Information provided »
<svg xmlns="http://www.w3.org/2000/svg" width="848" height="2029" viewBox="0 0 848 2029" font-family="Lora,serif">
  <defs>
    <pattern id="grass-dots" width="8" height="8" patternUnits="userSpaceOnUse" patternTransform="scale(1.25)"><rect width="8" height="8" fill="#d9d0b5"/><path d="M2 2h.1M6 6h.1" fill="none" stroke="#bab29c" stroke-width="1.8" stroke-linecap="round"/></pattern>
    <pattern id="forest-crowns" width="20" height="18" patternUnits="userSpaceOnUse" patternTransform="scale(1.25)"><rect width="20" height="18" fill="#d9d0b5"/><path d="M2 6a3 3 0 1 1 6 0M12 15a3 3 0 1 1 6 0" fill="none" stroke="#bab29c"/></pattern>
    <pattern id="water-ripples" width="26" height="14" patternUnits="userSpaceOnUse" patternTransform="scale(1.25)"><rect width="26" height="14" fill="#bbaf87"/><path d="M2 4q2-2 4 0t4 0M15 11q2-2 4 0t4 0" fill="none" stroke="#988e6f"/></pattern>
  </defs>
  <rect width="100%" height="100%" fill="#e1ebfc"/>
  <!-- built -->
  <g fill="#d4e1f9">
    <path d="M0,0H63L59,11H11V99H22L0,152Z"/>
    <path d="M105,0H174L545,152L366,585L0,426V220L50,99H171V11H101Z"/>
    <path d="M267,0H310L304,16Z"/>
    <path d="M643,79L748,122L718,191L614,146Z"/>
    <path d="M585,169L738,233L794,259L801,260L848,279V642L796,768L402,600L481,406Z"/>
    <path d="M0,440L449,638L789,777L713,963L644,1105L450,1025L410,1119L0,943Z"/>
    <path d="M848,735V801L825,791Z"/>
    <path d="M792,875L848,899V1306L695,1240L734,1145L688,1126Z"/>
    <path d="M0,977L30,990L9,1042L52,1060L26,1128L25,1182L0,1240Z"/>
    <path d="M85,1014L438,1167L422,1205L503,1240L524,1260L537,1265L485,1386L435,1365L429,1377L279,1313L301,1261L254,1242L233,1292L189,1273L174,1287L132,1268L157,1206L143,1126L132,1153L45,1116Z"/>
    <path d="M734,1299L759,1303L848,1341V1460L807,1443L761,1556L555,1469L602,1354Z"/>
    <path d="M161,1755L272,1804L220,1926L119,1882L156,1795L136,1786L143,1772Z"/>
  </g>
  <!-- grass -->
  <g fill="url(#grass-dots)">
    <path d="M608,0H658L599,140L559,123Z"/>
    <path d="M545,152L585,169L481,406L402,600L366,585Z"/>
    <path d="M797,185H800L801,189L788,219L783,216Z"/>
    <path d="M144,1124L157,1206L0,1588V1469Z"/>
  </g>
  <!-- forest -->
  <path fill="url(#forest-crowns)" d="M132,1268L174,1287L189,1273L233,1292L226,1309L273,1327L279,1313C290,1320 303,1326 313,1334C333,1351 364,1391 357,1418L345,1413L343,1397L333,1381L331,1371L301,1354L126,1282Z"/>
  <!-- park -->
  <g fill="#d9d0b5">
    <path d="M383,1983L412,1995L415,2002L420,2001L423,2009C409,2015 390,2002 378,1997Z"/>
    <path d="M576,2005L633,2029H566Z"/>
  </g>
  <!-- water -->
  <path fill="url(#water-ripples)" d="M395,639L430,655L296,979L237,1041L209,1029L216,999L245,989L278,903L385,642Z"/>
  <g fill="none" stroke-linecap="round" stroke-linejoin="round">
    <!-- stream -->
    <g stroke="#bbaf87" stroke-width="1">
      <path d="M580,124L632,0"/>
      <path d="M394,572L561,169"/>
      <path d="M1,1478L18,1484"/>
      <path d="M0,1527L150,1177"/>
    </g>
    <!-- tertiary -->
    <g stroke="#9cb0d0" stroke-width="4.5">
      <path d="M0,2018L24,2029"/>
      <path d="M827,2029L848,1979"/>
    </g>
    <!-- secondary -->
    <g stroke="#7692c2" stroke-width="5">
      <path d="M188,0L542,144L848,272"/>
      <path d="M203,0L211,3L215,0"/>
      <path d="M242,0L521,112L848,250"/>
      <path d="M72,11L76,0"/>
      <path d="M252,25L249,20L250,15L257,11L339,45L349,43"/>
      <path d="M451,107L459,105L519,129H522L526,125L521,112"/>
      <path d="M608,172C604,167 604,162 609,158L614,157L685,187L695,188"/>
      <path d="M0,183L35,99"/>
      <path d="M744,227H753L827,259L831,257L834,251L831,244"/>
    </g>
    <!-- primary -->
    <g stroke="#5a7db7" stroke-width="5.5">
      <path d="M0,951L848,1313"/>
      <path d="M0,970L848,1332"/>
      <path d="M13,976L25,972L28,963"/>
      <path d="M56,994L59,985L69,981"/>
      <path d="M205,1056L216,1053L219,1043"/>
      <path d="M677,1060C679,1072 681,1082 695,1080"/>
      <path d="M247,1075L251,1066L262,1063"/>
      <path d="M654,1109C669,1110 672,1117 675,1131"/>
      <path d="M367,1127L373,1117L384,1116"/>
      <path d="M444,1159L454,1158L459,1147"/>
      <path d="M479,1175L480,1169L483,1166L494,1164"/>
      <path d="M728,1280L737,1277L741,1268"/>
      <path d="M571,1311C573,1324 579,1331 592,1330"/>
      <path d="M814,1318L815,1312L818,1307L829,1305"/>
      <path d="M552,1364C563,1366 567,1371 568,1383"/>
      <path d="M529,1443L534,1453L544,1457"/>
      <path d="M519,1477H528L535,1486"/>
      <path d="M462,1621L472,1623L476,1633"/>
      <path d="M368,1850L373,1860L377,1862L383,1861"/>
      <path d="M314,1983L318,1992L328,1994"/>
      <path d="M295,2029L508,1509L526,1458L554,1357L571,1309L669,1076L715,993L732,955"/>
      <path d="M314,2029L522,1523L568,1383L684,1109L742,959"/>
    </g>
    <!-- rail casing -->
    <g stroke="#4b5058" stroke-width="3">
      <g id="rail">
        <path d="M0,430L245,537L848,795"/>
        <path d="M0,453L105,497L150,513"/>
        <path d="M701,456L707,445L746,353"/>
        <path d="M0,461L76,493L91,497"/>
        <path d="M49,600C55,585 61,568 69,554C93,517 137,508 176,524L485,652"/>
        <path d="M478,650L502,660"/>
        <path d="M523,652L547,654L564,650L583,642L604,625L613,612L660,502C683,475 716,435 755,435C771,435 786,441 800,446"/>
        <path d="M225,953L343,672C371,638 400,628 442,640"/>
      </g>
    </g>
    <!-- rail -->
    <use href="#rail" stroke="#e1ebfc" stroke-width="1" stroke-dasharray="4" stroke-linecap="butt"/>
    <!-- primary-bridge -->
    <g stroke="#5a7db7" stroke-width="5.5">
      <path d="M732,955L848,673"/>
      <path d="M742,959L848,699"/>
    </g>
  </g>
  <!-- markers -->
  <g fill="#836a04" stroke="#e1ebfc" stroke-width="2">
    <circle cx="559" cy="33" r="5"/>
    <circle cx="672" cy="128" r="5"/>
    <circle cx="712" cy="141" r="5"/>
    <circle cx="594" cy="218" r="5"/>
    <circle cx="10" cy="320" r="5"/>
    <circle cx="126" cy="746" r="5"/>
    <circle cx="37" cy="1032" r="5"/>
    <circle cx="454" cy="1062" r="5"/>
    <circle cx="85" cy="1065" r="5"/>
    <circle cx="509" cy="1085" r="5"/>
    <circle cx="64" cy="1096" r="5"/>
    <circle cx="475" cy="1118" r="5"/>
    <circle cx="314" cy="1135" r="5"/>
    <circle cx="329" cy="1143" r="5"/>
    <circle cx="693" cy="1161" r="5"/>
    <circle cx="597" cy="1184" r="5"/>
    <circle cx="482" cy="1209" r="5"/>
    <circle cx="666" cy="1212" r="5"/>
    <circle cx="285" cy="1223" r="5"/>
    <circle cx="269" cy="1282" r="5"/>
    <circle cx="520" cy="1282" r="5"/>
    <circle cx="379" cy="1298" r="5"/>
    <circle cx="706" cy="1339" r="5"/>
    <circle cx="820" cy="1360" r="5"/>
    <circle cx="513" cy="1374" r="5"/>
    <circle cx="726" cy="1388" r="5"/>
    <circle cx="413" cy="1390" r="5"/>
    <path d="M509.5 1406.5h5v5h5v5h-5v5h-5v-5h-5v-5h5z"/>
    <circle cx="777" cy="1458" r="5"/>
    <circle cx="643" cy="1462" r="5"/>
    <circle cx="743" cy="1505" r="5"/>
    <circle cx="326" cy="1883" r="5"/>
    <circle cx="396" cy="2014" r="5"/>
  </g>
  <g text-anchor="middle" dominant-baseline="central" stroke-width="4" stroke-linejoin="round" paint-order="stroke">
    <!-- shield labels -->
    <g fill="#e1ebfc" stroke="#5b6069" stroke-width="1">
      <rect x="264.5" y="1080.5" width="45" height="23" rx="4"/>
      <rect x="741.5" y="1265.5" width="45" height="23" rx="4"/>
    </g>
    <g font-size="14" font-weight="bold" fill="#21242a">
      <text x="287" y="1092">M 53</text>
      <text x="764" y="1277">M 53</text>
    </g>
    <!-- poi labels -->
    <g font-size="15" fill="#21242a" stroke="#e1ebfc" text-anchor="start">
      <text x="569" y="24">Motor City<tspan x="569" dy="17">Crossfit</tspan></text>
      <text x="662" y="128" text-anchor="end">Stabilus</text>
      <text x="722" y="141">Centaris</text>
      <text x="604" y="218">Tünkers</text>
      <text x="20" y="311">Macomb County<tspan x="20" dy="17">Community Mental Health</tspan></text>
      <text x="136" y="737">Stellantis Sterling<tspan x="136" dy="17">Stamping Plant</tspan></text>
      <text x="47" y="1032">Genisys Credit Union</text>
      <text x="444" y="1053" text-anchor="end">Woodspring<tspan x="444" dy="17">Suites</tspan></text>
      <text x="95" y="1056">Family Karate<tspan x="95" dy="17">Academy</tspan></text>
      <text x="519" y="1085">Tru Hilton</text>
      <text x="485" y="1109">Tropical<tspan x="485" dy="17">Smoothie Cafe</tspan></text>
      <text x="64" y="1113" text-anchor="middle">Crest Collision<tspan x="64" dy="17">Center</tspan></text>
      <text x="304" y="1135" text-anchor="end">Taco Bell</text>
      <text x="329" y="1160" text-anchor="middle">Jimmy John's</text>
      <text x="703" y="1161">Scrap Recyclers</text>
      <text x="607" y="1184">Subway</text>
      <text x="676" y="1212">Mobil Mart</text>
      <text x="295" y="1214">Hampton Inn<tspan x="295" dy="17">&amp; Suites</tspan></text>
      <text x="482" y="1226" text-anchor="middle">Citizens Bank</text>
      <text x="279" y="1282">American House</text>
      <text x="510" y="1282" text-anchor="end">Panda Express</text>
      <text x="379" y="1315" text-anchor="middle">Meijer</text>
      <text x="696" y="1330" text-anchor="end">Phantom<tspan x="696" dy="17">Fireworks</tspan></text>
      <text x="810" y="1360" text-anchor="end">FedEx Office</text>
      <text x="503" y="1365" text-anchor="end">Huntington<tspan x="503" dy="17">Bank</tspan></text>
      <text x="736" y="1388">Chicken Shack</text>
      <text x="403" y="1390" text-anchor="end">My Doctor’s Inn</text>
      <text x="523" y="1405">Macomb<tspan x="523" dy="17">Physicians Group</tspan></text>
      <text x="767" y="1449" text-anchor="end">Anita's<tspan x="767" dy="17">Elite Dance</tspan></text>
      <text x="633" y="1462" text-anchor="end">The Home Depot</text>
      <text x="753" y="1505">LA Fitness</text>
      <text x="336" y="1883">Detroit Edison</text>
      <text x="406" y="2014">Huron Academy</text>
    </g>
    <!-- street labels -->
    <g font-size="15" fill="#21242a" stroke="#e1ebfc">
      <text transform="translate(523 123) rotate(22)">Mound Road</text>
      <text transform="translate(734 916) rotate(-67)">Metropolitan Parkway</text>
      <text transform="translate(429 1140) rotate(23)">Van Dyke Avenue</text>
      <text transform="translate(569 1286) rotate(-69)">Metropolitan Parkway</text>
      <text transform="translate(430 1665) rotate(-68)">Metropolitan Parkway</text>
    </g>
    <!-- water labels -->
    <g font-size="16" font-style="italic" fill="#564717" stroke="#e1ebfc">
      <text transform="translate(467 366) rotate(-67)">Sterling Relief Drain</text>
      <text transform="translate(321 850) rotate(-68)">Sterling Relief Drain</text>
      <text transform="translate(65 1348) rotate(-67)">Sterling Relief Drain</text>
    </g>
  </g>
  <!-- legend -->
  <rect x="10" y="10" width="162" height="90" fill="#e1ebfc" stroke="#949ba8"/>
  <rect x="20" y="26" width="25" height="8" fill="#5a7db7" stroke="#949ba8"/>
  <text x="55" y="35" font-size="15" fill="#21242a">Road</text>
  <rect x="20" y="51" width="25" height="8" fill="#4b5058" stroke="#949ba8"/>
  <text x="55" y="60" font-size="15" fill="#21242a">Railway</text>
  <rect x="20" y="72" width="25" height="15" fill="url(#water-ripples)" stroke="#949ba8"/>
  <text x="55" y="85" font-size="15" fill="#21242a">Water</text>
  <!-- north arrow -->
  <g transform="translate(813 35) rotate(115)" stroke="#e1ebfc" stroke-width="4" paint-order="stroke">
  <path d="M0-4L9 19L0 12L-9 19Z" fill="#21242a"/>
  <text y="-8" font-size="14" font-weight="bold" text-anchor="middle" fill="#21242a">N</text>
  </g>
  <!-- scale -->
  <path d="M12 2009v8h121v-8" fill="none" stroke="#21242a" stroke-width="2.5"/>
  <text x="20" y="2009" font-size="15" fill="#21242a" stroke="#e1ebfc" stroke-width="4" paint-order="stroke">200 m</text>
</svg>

Your goal » Lines containing the word "linejoin" are to be tallied across the entries above; give only the resulting count.

Exercise output » 2